Phase 1 (2025–2030): Targeted launch

  • Complete the minimum legal framework: framework decree + TCVN "H₂‑core set" based on ISO/TC 197.

  • Deploy 5–10 bankable pilot projects:

    • Diesel engine retrofit with H₂ injection (case study: PV Gas – Greentek – Long River at Vũng Áng, Hà Tĩnh).

    • Hydrogen for food processing, steel, chemicals – where grey H₂ demand already exists.

    • 1–2 H₂ refueling stations for fixed‑route buses or trucks.

  • Establish 2–3 "hydrogen hubs" linked to industrial‑port clusters.

Phase 2 (2030–2040): Selective scaling

  • Based on real data on costs and demand (learn from Ontario: "count each vehicle, each kg of H₂ by region").

  • Develop pipeline, storage, and refueling infrastructure in power – heavy industry – port logistics corridors.

  • Expand to 5–7 hydrogen hubs.

Phase 3 (2040–2050): System optimization and exports

  • Diversify production pathways: green, blue, biomass, natural (white) hydrogen as a "long‑term strategic bet."

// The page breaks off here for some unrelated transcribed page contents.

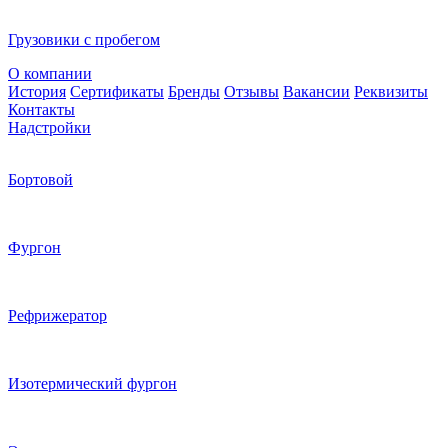
Грузовики с пробегом
О компании
История
Сертификаты
Бренды
Отзывы
Вакансии
Реквизиты
Контакты
Надстройки
Бортовой
Фургон
Рефрижератор
Изотермический фургон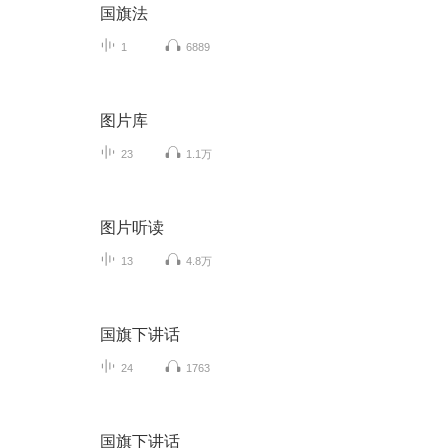
国旗法
1
6889
图片库
23
1.1万
图片听读
13
4.8万
国旗下讲话
24
1763
国旗下讲话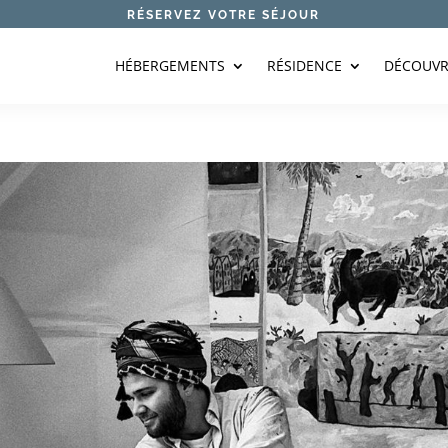
RÉSERVEZ VOTRE SÉJOUR
HÉBERGEMENTS
RÉSIDENCE
DÉCOUVR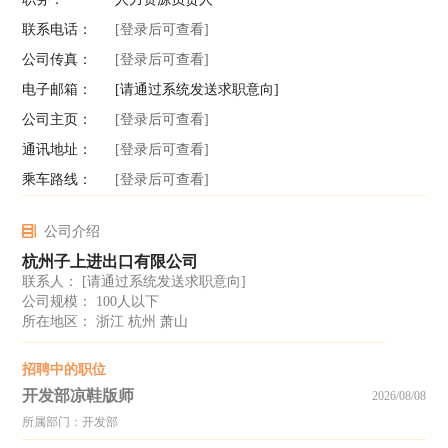
联系电话：
[登录后可查看]
公司传真：
[登录后可查看]
电子邮箱：
[请通过系统发送求职意向]
公司主页：
[登录后可查看]
通讯地址：
[登录后可查看]
乘车路线：
[登录后可查看]
公司介绍
杭州子上进出口有限公司
联系人：
[请通过系统发送求职意向]
公司规模： 100人以下
所在地区： 浙江 杭州 萧山
招聘中的职位
开发部凉鞋版师
2026/08/08
所属部门：开发部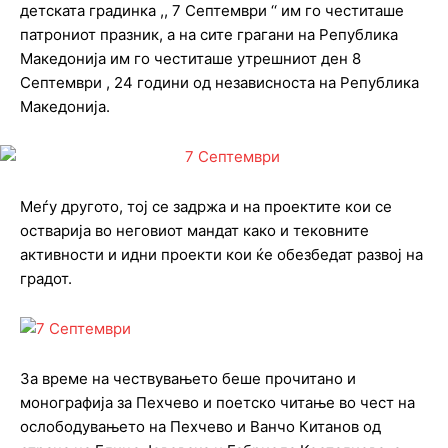
детската градинка ,, 7 Септември ‘‘ им го честиташе
патрониот празник, а на сите грагани на Република
Македонија им го честиташе утрешниот ден 8
Септември , 24 години од независноста на Република
Македонија.
Меѓу другото, тој се задржа и на проектите кои се
остварија во неговиот мандат како и тековните
активности и идни проекти кои ќе обезбедат развој на
градот.
За време на чествувањето беше прочитано и
монографија за Пехчево и поетско читање во чест на
ослободувањето на Пехчево и Ванчо Китанов од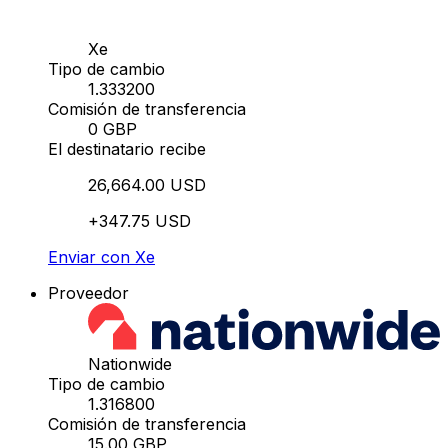
Xe
Tipo de cambio
1.333200
Comisión de transferencia
0 GBP
El destinatario recibe
26,664.00 USD
+347.75 USD
Enviar con Xe
Proveedor
Nationwide
Tipo de cambio
1.316800
Comisión de transferencia
15.00 GBP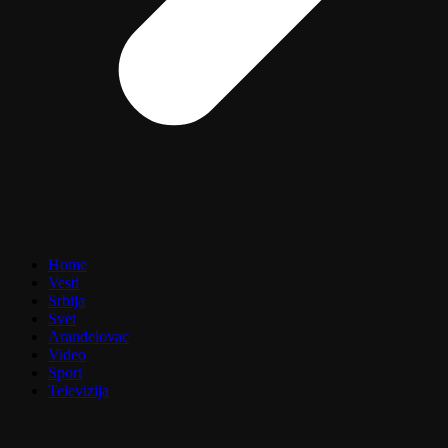
Home
Vesti
Srbija
Svet
Aranđelovac
Video
Sport
Televizija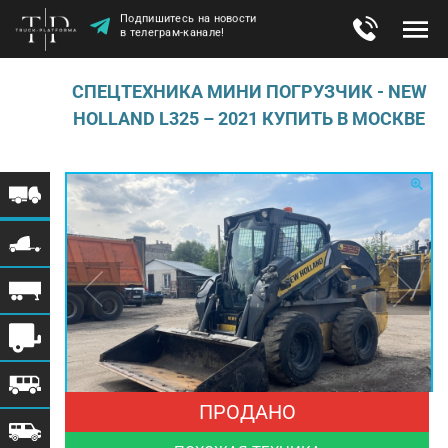
Подпишитесь на новости
в телеграм-канале!
СПЕЦТЕХНИКА МИНИ ПОГРУЗЧИК - NEW
HOLLAND L325 – 2021 КУПИТЬ В МОСКВЕ
ПРОДАНО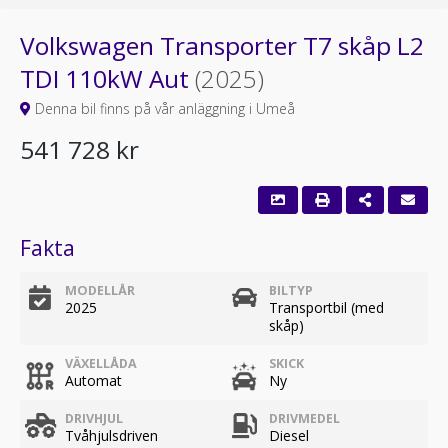
Volkswagen Transporter T7 skåp L2
TDI 110kW Aut
(2025)
Denna bil finns på vår anläggning i Umeå
541 728 kr
Fakta
MODELLÅR
BILTYP
2025
Transportbil (med
skåp)
VÄXELLÅDA
SKICK
Automat
Ny
DRIVHJUL
DRIVMEDEL
Tvåhjulsdriven
Diesel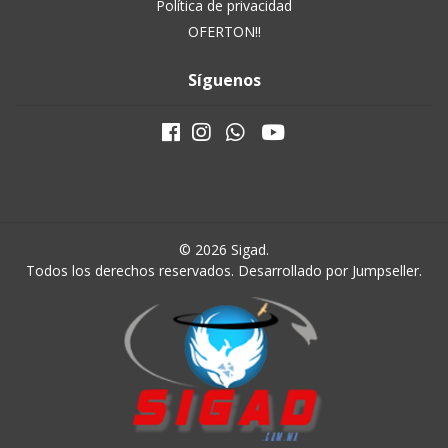
Política de privacidad
OFERTON!!
Síguenos
© 2026 Sigad.
Todos los derechos reservados.
Desarrollado por Jumpseller
.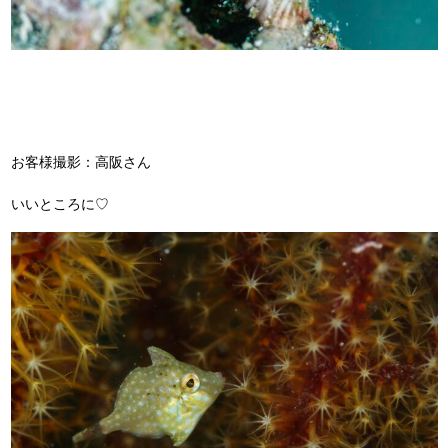
お客様撮影：高阪さん
いいところに♡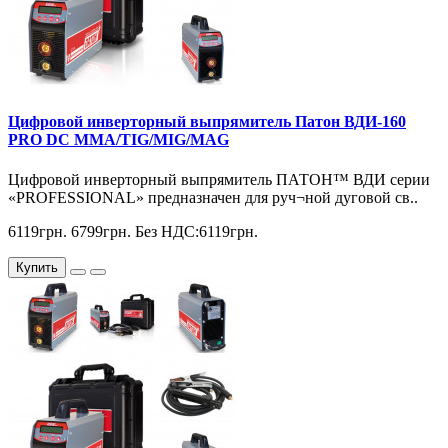
Цифровой инверторный выпрямитель Патон ВДИ-160
PRO DC MMA/TIG/MIG/MAG
Цифровой инверторный выпрямитель ПАТОН™ ВДИ серии
«PROFESSIONAL» предназначен для руч¬ной дуговой св..
6119грн.
6799грн.
Без НДС:6119грн.
Купить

  • Deeply integrate into the regional H₂ market, export H₂/NH₃, electrolyzer equipment, and consulting/certification services.

The roadmap should be built as a "national business plan," with concrete numbers of vehicles, stations, tonnes of H₂ per year, costs, and funding sources – "what to do in which year." At the same time, the roadmap must be closely linked to Vietnamese enterprise data (the 930‑enterprise dataset) to prioritize high‑emission, high‑transition‑pressure sectors (food processing, steel, mechanical engineering, chemicals) and to design appropriate financial instruments (carbon credits, tax incentives, green credit).

The hydrogen roadmap should be a national business plan, with numbers of vehicles, stations, tonnes, and what to do in each year.

4. Conclusion

Hydrogen is both a Net Zero opportunity and a test of Vietnam's policy coordination capacity.

Dr. Cao Thúy Oanh concluded that hydrogen is not only a new technology but also a test of Vietnam's ability to design laws, standards, and implementation roadmaps. If Vietnam does three things well:

  1. Clear legal classification (industrial gas – hazardous chemical – energy carrier),

  2. Alignment with ISO/TC 197 and international standards,

  3. Learning to move from strategy to concrete projects as Japan, South Korea, the EU, and North America have done,

then Vietnam can simultaneously achieve Net Zero 2050, upgrade industrial capacity, and avoid the trap of non‑bankable projects.

*Vietnam's hydrogen roadmap should follow a "3‑in‑1" formula: Japanese‑style vision, European‑style policy framework, and North American/Nordic‑style practical, region‑based implementation.*


This article is based on the presentation delivered by Dr. Cao Thúy Oanh, Head of Research & Development Group of VAHC, at the Vietnam Hydrogen Legal and Regulatory Forum 2026, organized by the ASEAN Vietnam Hydrogen Club (VAHC) on May 29, 2026, at the Saigon Innovation Hub, Ho Chi Minh City.